Organizations need to ensure their data analytics team has personnel with the skill sets and educational backgrounds to mine and evaluate such large repositories. As the use of big data rises, these data scientists will be in high demand and may garner higher salaries.
Along with hiring the right people, the organization needs to invest in the technology tools necessary to perform the analyses timely and provide the most accurate results. For example, a drug company that needs to analyze large data sets for potential drugs to treat a disease must have the appropriate technology; otherwise, the analyses may take longer or produce incorrect results. Both outcomes would be detrimental to the organization's overall competitiveness. Internal auditors can assist the organization by ensuring the organization has performed sufficient research to select the best possible data analysis tools. This should include a review of the features, strengths, and weaknesses of possible tools.

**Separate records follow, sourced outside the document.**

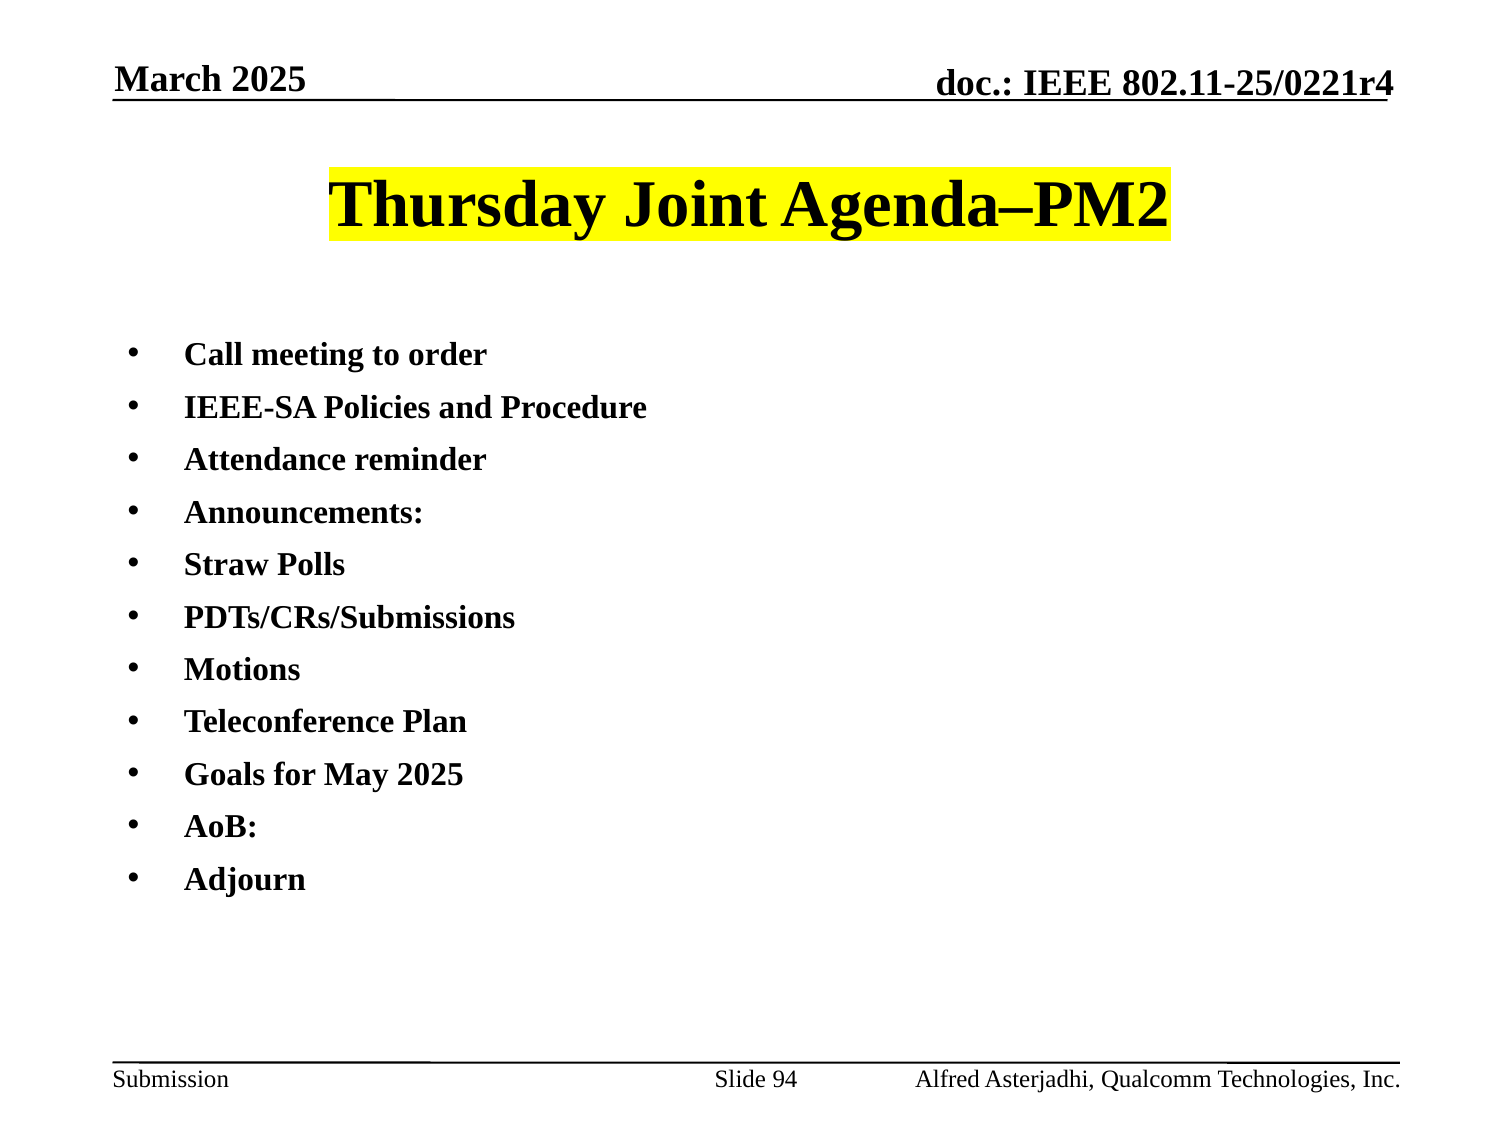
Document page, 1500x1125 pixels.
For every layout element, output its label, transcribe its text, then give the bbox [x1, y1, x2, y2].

footer Alfred Asterjadhi, Qualcomm Technologies, Inc. [878, 1061, 1402, 1093]
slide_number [114, 54, 423, 100]
title Thursday Joint Agenda–PM2 [112, 112, 1388, 288]
slide_number Slide 94 [712, 1061, 800, 1123]
list Call meeting to order IEEE-SA Policies and Procedure Attendance reminder Announcements: Straw Polls PDTs/CRs/Submissions Motions Teleconference Plan Goals for May 2025 AoB: Adjourn [112, 324, 1388, 1000]
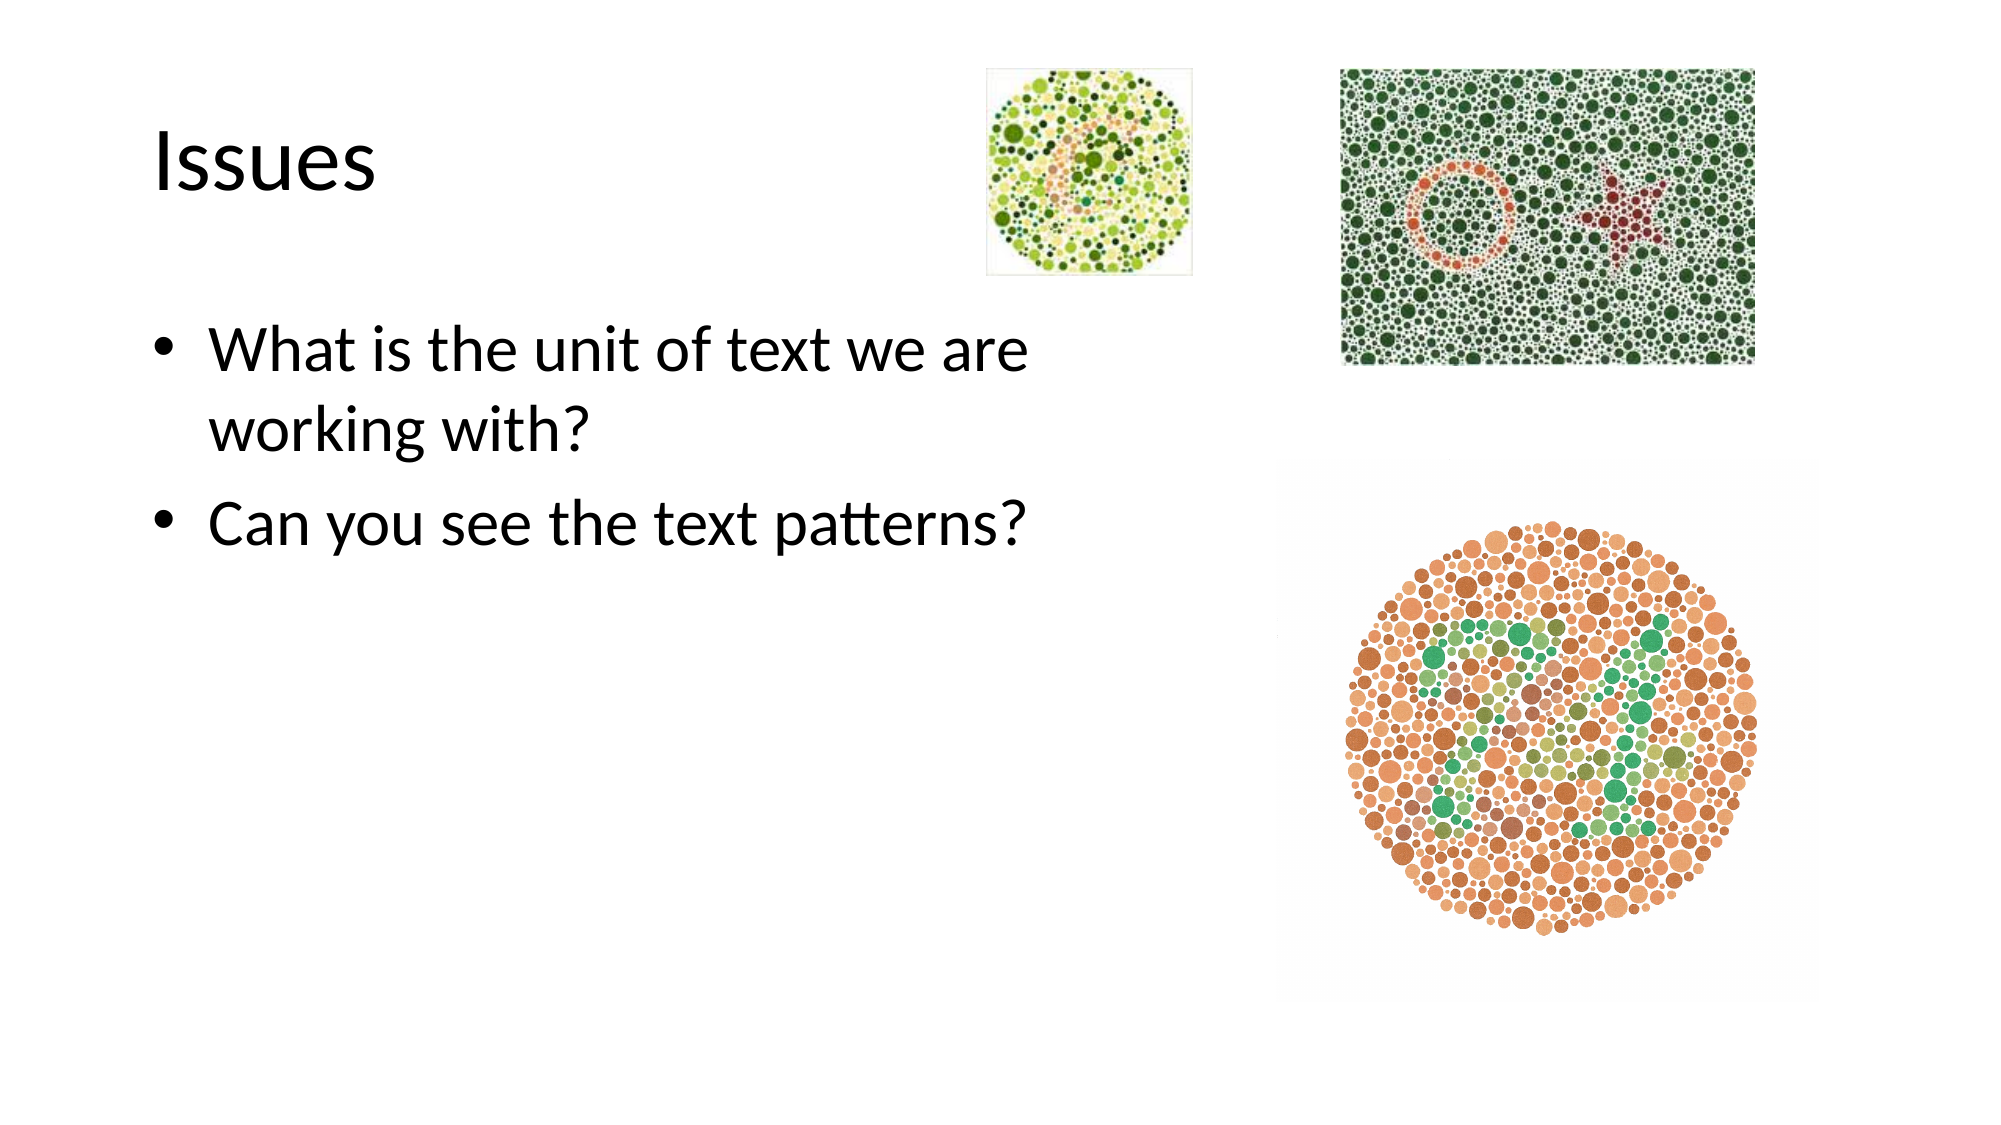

Given today's data breaches, many organizations have increased their overall security posture. Regardless of the amount of data, organizations should be taking the appropriate precautions to protect their data assets. Accumulating a larger amount of data in one place could be more tempting for hackers. Rather than hacking into credit card and customer data stored on separate systems, criminals could find it all with less effort by breaking into one system. Therefore, organizations should ensure the centralized data stores are protected.
Protection decisions could be based on the location of the data, especially if it is stored externally. Organizations may want to use cloud services to store their data rather than invest in maintaining the storage technology themselves. Doing so may enable them to increase or decrease storage capacity and access speeds on demand as their data needs change. However, storing organizational data at a third party raises considerations about the cloud service's security controls.
Some organizations take a hybrid approach. For example, they use cloud storage for their raw data needs. Then after evaluating the data, they store the resulting smart data internally because it is of more value to the organization than the overall transactional detail. This requires the organization to protect data based on data classification or by taking a risk-based approach tied to the data's value.
Helping Organizations Adjust
There is nothing magical to big data — it's really just a much-larger data store compared to what organizations stored previously. However, organizations should adjust to these larger data sets by using the enhanced analysis tools on the market. New ideas regarding use and evaluation of larger data sets may change an organization's data practices and controls. As big data is still new to many organizations, auditors can advise management and IT leaders on best practices and controls.